I was so hysterical, I must have spun around uncontrollably, because I managed to slip out of Dad’s grip and run into the kitchen and from there into the sitting room. Dad was running after me, so I ran back out into the other hallway and around and around he chased me. I thought he would catch me soon and I needed to run outside if I didn’t want to be caught again. I was terrified of the dark, but headed for the door, with Dad just a few feet away. I ran down the road with him chasing me, screaming, “I’ll get you, you bloody kid. I will beat the life out of you.” I ran down to the main road as fast as I could. It felt like an eternity. It was pitch black, no moonlight or stars to give any light. Afterwards I realised it was good there was no moonlight that night, because Dad would have been able to see where I was!
I had to get off the main road and run across the fields. Dad was not far behind me! I shot off the road towards the neighbouring farm. The place where I ran off the road was swamplike, because of the overflow of silage and the open sewerage from their farm. I heard Dad’s voice shouting, and suddenly my right foot stuck in the deep mud! I pulled with all the strength I had left to get out. Finally I was loose, but one of my slippers was sucked into the mud hole. I continued to run up the hill without my slipper, not realizing that Dad was not shouting anymore.
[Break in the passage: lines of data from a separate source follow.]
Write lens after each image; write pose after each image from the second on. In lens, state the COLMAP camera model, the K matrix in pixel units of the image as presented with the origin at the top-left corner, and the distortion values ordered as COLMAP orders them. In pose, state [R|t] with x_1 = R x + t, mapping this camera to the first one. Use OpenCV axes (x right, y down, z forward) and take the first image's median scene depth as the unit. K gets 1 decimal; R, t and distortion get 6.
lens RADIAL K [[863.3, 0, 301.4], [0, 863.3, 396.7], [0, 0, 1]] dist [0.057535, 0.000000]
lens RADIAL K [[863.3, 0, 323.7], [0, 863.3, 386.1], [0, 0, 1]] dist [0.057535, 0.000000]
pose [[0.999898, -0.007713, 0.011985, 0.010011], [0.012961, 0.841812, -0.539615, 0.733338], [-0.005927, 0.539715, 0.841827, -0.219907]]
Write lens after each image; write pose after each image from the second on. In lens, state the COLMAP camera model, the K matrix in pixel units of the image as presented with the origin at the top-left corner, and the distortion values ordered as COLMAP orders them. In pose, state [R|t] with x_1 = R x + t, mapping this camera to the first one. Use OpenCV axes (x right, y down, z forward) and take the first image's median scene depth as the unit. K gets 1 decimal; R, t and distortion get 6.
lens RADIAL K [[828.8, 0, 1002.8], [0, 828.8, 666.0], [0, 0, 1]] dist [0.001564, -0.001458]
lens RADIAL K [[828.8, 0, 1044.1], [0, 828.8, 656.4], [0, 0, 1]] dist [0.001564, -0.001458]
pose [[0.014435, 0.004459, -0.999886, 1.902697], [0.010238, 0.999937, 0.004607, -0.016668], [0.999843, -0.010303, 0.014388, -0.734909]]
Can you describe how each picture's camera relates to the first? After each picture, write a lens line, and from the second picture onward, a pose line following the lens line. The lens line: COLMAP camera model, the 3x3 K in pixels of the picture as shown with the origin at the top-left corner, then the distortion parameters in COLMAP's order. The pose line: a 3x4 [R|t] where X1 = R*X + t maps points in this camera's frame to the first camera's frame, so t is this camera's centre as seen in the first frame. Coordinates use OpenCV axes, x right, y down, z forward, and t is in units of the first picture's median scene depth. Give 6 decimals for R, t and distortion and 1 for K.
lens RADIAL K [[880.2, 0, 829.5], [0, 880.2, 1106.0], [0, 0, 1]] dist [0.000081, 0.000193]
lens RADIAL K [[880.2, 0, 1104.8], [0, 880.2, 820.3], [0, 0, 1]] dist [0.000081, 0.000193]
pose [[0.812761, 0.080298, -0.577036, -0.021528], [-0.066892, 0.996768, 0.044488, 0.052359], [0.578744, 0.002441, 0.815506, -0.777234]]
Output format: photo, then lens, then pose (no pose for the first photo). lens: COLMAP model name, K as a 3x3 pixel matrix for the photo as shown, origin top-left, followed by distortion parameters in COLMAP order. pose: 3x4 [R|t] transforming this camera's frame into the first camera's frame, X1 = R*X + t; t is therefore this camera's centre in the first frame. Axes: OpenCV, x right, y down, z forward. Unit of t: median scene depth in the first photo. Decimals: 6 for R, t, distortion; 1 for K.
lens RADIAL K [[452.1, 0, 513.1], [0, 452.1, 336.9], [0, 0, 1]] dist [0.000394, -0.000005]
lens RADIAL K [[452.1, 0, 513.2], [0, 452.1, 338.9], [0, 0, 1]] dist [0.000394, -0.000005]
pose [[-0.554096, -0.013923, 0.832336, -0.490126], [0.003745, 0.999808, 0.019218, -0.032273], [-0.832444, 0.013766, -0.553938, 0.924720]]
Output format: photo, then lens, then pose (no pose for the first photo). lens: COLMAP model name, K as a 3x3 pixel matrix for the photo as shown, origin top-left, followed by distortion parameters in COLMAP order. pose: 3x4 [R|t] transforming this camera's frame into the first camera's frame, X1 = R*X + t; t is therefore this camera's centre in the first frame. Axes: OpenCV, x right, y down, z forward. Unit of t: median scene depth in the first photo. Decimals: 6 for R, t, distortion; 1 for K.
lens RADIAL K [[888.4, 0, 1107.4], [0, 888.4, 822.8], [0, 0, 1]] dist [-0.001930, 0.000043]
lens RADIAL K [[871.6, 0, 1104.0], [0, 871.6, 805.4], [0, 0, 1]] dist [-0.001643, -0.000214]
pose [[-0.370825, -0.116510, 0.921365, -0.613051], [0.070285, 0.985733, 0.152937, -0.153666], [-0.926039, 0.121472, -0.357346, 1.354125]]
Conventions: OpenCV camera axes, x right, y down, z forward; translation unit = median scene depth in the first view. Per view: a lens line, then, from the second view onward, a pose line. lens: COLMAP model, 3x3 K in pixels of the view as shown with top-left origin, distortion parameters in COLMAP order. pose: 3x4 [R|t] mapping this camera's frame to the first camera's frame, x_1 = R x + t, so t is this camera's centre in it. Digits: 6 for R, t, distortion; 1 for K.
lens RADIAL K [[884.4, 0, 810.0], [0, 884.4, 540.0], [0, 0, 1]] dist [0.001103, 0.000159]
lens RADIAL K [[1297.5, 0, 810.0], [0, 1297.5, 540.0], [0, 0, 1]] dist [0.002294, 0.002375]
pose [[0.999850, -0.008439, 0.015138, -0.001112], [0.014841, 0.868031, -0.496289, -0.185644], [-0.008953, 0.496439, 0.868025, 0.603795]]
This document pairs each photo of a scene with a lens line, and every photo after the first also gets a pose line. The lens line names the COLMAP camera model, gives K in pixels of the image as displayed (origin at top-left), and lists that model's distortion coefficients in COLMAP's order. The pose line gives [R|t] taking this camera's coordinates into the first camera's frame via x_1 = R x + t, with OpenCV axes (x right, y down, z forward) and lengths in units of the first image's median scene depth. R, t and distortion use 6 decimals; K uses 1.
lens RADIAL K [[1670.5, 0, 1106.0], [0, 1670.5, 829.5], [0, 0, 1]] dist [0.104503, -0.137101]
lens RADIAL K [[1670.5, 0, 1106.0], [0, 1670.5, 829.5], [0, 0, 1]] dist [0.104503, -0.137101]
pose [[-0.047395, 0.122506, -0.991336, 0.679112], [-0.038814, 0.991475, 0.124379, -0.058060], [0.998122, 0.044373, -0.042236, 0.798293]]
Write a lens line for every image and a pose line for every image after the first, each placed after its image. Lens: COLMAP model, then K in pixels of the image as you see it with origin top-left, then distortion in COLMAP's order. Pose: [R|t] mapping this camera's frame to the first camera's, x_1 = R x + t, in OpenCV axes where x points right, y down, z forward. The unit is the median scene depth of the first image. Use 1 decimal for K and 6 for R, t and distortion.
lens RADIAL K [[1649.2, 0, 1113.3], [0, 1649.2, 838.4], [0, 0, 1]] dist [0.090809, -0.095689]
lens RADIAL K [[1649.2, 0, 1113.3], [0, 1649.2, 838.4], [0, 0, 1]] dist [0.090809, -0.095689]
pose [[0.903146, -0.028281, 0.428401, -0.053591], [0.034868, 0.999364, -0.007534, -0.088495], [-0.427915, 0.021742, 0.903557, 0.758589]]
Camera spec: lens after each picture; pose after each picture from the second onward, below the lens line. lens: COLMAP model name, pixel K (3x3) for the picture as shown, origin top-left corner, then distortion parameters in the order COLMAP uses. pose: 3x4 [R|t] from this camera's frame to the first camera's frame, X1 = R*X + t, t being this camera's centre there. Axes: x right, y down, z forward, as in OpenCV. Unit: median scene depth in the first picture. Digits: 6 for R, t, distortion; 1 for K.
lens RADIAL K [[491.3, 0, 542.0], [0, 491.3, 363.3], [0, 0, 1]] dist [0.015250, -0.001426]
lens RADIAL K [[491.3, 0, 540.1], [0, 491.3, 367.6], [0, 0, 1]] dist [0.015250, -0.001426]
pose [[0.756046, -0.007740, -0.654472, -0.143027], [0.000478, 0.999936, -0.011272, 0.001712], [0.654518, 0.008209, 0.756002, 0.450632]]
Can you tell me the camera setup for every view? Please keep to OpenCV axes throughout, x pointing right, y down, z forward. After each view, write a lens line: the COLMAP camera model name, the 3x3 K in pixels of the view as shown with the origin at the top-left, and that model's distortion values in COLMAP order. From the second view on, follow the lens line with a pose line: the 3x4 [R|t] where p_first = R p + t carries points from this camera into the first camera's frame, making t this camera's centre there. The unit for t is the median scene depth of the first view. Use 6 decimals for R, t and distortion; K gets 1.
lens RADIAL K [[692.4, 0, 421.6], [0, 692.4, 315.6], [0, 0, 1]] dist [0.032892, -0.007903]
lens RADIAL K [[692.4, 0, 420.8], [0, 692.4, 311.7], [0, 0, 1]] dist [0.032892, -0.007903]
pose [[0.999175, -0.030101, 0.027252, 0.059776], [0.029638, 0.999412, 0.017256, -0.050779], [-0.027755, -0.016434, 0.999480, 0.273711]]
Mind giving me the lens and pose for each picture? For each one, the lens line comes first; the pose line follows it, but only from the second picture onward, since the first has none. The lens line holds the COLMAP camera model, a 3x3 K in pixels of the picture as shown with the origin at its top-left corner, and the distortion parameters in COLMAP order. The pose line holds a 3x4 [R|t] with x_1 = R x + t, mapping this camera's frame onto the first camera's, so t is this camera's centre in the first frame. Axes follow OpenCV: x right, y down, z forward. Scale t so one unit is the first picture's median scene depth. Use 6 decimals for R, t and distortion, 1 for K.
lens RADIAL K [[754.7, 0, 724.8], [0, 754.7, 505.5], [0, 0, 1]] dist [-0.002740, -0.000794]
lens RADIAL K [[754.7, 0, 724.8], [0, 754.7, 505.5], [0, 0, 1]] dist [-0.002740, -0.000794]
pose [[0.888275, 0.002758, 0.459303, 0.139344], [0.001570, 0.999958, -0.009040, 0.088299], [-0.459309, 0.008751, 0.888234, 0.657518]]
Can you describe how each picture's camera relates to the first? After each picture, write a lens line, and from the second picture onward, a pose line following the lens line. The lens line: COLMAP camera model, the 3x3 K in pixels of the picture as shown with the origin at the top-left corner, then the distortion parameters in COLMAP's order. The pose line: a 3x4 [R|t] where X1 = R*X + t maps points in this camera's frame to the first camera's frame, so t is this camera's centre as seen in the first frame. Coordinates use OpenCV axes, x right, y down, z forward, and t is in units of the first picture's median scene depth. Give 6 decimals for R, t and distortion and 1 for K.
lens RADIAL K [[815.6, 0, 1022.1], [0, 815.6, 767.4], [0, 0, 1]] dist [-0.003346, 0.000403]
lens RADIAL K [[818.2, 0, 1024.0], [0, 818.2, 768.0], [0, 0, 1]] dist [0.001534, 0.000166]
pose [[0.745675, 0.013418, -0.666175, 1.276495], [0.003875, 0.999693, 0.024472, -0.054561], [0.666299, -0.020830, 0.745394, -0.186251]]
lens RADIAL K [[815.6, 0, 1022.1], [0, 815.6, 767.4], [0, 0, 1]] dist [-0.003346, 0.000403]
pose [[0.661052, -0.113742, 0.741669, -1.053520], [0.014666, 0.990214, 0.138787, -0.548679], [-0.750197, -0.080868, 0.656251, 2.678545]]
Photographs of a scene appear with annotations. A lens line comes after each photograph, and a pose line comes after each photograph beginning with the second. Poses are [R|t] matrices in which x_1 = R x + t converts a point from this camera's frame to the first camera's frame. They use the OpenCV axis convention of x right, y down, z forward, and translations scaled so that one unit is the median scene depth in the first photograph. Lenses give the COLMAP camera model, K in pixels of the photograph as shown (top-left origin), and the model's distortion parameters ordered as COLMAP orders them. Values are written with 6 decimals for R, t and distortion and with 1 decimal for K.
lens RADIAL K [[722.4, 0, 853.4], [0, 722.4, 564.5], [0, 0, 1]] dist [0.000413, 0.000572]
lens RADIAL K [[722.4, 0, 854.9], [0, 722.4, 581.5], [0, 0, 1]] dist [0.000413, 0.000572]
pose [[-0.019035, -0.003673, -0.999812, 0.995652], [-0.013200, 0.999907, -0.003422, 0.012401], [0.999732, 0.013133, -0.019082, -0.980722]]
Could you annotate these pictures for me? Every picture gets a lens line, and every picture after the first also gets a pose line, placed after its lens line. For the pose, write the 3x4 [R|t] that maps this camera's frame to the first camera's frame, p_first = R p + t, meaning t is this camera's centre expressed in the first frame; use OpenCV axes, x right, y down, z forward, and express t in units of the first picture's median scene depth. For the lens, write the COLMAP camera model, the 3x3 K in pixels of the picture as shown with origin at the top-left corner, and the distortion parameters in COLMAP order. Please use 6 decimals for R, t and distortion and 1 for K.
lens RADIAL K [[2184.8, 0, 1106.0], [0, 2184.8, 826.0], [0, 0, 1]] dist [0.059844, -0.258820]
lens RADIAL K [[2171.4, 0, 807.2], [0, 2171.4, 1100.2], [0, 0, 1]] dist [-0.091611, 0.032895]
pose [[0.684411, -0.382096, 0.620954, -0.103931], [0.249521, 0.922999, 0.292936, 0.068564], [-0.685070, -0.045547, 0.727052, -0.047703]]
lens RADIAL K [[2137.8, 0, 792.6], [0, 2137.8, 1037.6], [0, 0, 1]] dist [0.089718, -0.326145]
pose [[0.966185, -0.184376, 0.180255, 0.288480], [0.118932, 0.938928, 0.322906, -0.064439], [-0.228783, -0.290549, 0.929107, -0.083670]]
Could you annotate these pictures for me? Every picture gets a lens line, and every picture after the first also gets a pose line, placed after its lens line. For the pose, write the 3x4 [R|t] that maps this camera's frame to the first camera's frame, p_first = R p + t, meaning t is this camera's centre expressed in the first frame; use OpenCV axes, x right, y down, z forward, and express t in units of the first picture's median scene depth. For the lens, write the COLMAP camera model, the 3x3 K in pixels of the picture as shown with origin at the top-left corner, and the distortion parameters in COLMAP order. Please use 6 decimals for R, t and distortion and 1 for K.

He had given up running after me. I finally reached the neighbouring farm, but was so out of breath that I was unable to speak for a while.
The neighbours took me in and they didn’t dare to send me home that night, so they gave me a bed and said that I could wait until the next day before going home when hopefully Dad would have sobered up. This was the only time I had gone to someone outside the home for help. My whole world revolved around the house. To me everything further than 200 yards was too far to go, and hitchhiking I had only done a few times during daytime. I never thought I could get help from anyone before, because everyone lived so far from the house and it was too scary to go out in the night. Although I hadn’t planned to run to the neighbouring farm that night, it was the only option I had, to avoid being caught by Dad. Without thinking, I just ran out into the dark, scary night. It was only when I was running away from him that the thought struck me that I could run up to the neighbours’ white house on the hill.
Dad eventually had to go back to the city to work when his weekends were over. With Dad gone, Mum started to have a man visiting her now and again during the mid week. He was a lovely guy. He rang Mum and asked if he could take me to dinner in the local village, 16 km away. So he picked me up, we went to eat, and after we had eaten we went home to Mum. She and he would then normally disappear and I was left to sort myself out. I knew something was going on, but I didn’t care. This was a nice man, he took me out for dinner to a proper hotel every week, and I loved it!
It was a better season for me. Dad was working far away and a new man was coming to the house, making me feel special. He took me for dinner and not Angela or Ted. This secret life that Mum was living went on for about a year.